Unutturulan batan ekonomi ve patlayan diplomasi.
05.11.2013
Türban Darbesi !
Chp’de türbana tepki veren kadın vekiller kimler?
Emine Ülker Tarhan, partisine rağmen mücadelesini sürdürüyor.
Birgül Ayman Güler, faşistlikle suçlandığında partisi sahip çıkmamıştı.
Dilek Akagün Yılmaz, CİA ajanını deşifre ettiği için partisince sorguya çekilmişti.
Bu isimler gerek görsel gerek yazılı gerekse sözlü olarak dosdoğru DURUŞ sergilediler.
Şavak Pavey de ‘kendince’ düzgün bir konuşma yaptı.

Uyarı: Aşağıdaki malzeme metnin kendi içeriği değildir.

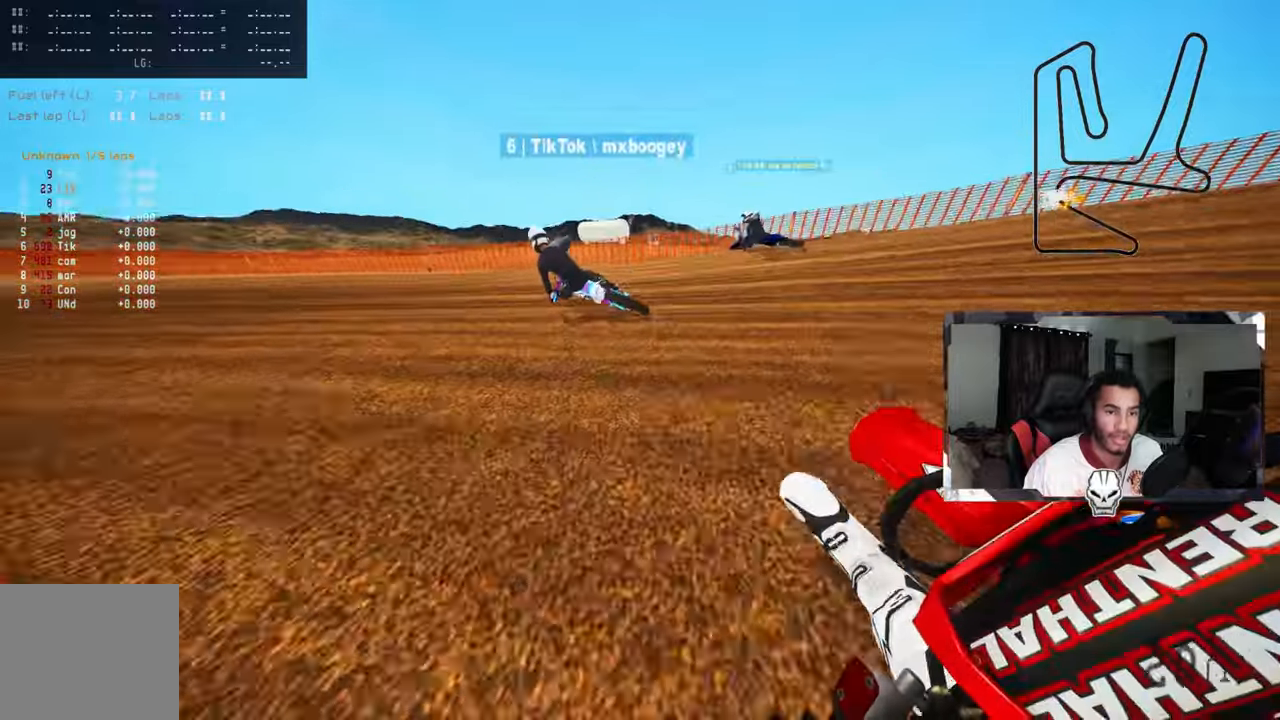
{"buttons": [], "left_stick": "up-left", "right_stick": "up-right", "events": [[50, "right_stick", "up-right"], [83, "R2", "down"], [150, "R2", "up"], [250, "R2", "down"], [317, "R2", "up"], [400, "R2", "down"], [483, "R2", "up"]]}
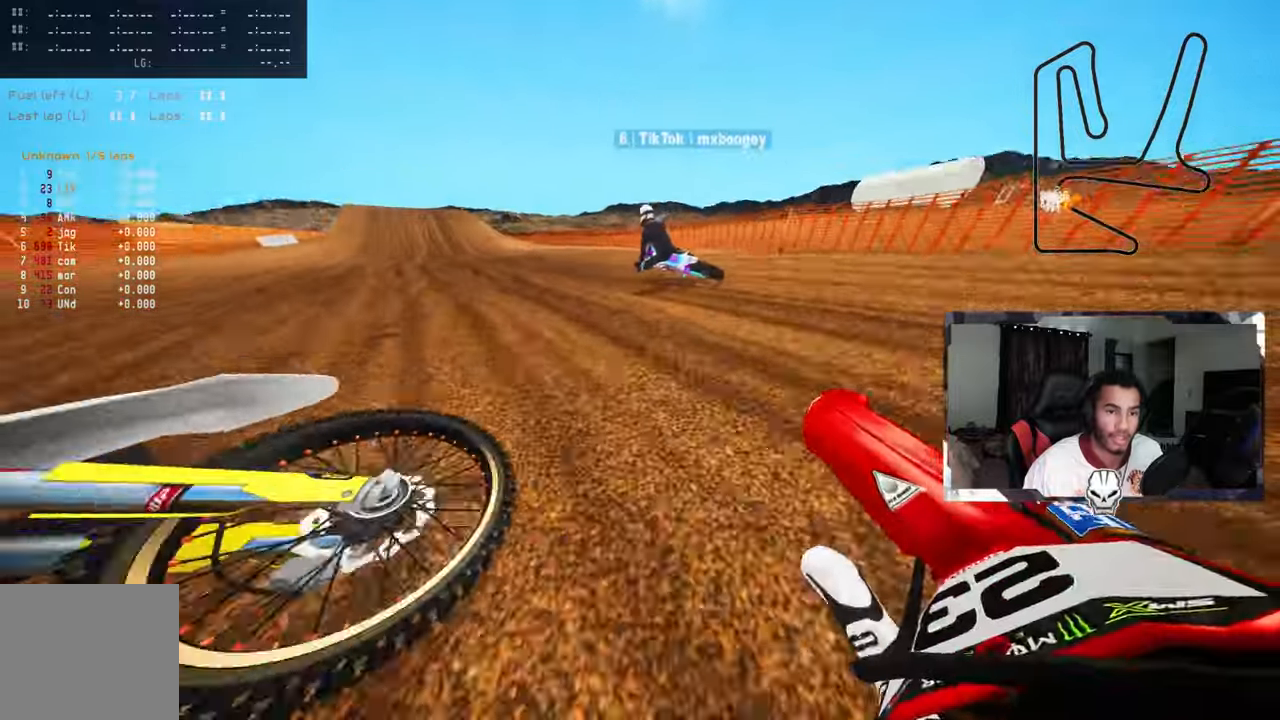
{"buttons": ["CROSS", "R2"], "left_stick": "up-left", "right_stick": "up-right", "events": [[33, "R2", "down"], [100, "R2", "up"], [167, "R2", "down"], [467, "CROSS", "down"]]}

Ne var ki günlerdir konuşmasının içeriği değil; onun geçmişi kamuoyunu işgal ediyor.
Çirkin ve yalan ve ‘kasılı-güdümlü’ haberlerle toplumun kafası karıştırılıyor. Bir taraf intihar etti diyor, bir taraf birinin hayatını kurtarmaya çalıştı diyor, falan filan. Oysa avukatı çıktı ve İsviçre mahkemelerinin kayıtlarından yaşananları anlattı. Ne intihar var ne biri için canını tehliye atmak.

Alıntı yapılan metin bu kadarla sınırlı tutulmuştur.